What is needed: Convert all of the records below into a numbered list with no blank lines, and leave the pictures out of your answer.

--- Exercise data ---

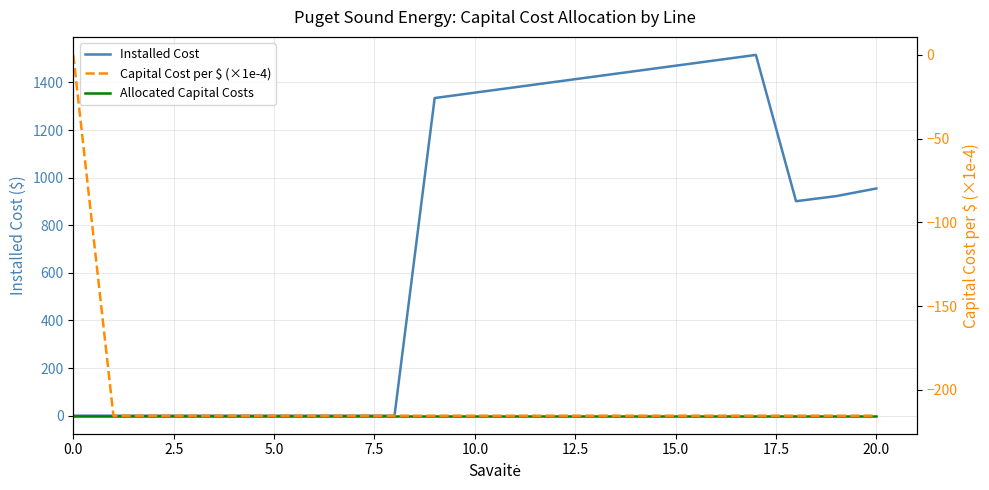

The value of Capital Cost per $ (×1e-4) at 15.0 is -215.3. True or false?

True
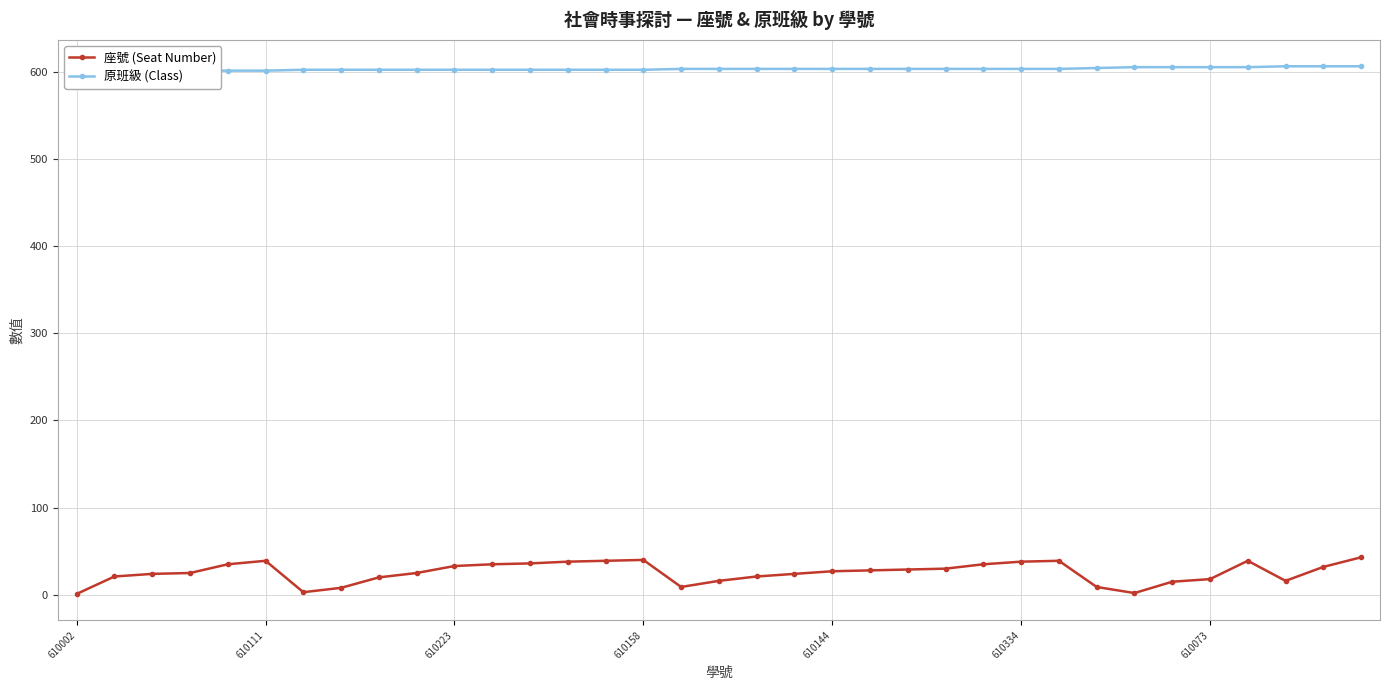

True or false: 座號 (Seat Number) and 原班級 (Class) cross at least once.

False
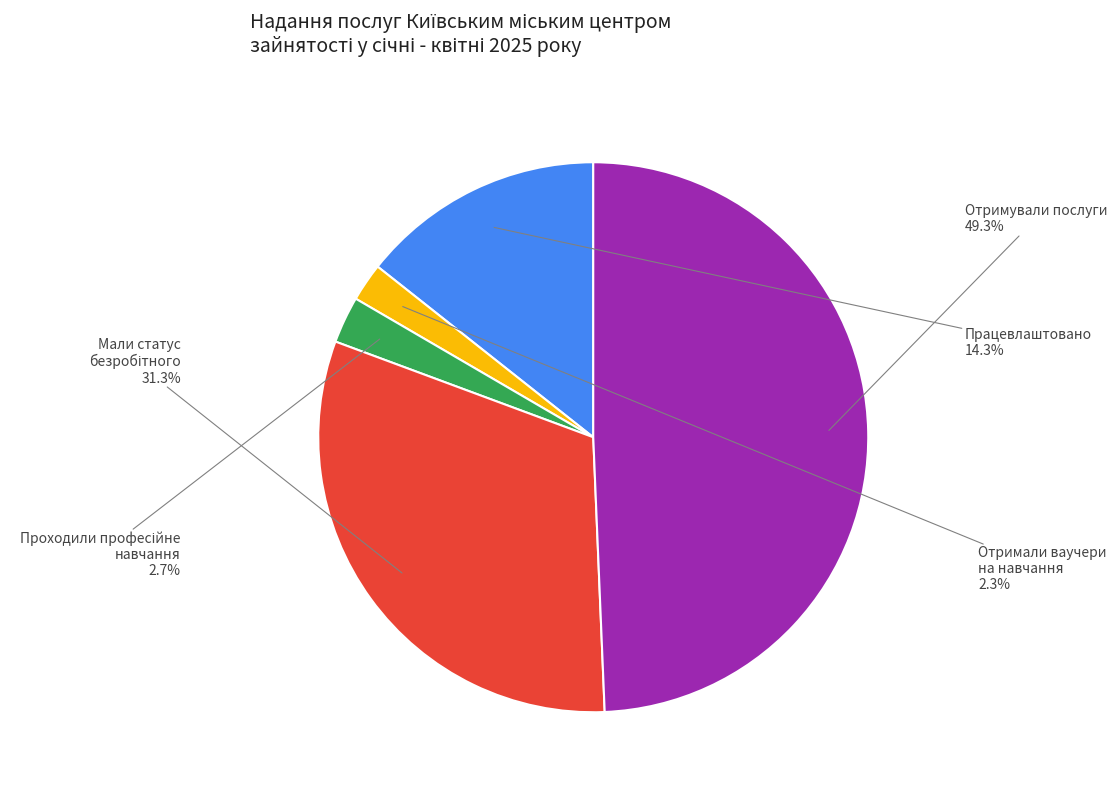

What is the total percentage of Отримали ваучери на навчання and Працевлаштовано?

16.6%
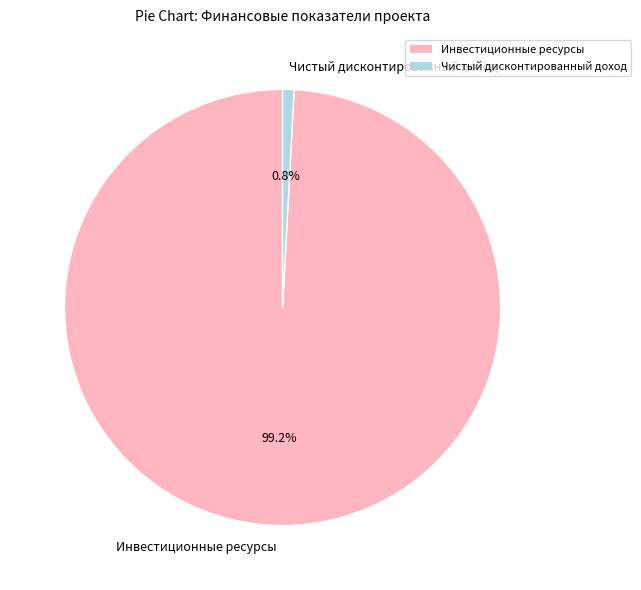

What is the ratio of the value at Инвестиционные ресурсы to the value at Чистый дисконтированный доход?

117.4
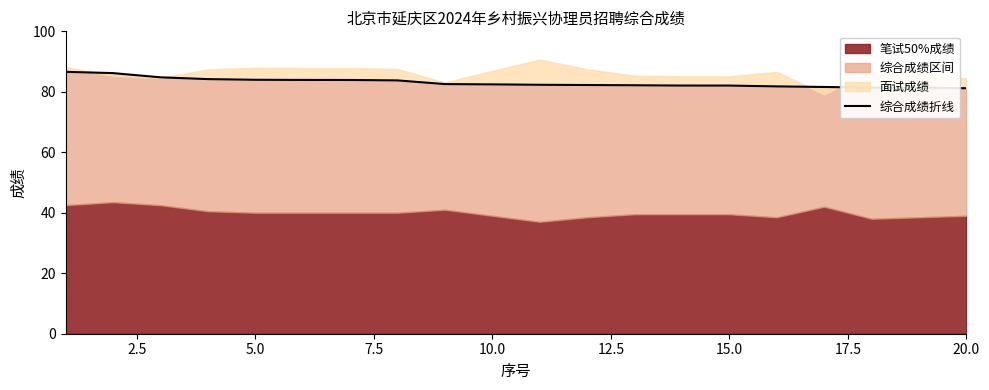

What is the sum of all values?

1660.6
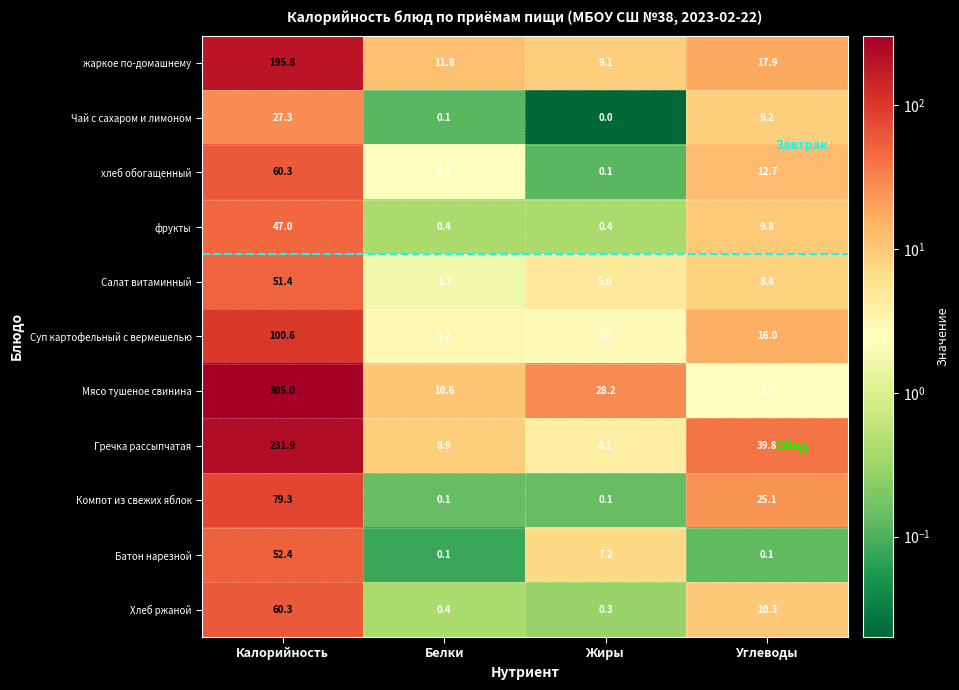

The value of Компот из свежих яблок at Калорийность is 139.2. True or false?

False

---

Solution to the exercise:
1. The value of Capital Cost per $ (×1e-4) at 15.0 is -215.3. True or false?
2. True
3. True or false: 座號 (Seat Number) and 原班級 (Class) cross at least once.
4. False
5. What is the total percentage of Отримали ваучери на навчання and Працевлаштовано?
6. 16.6%
7. What is the ratio of the value at Инвестиционные ресурсы to the value at Чистый дисконтированный доход?
8. 117.4
9. What is the sum of all values?
10. 1660.6
11. The value of Компот из свежих яблок at Калорийность is 139.2. True or false?
12. False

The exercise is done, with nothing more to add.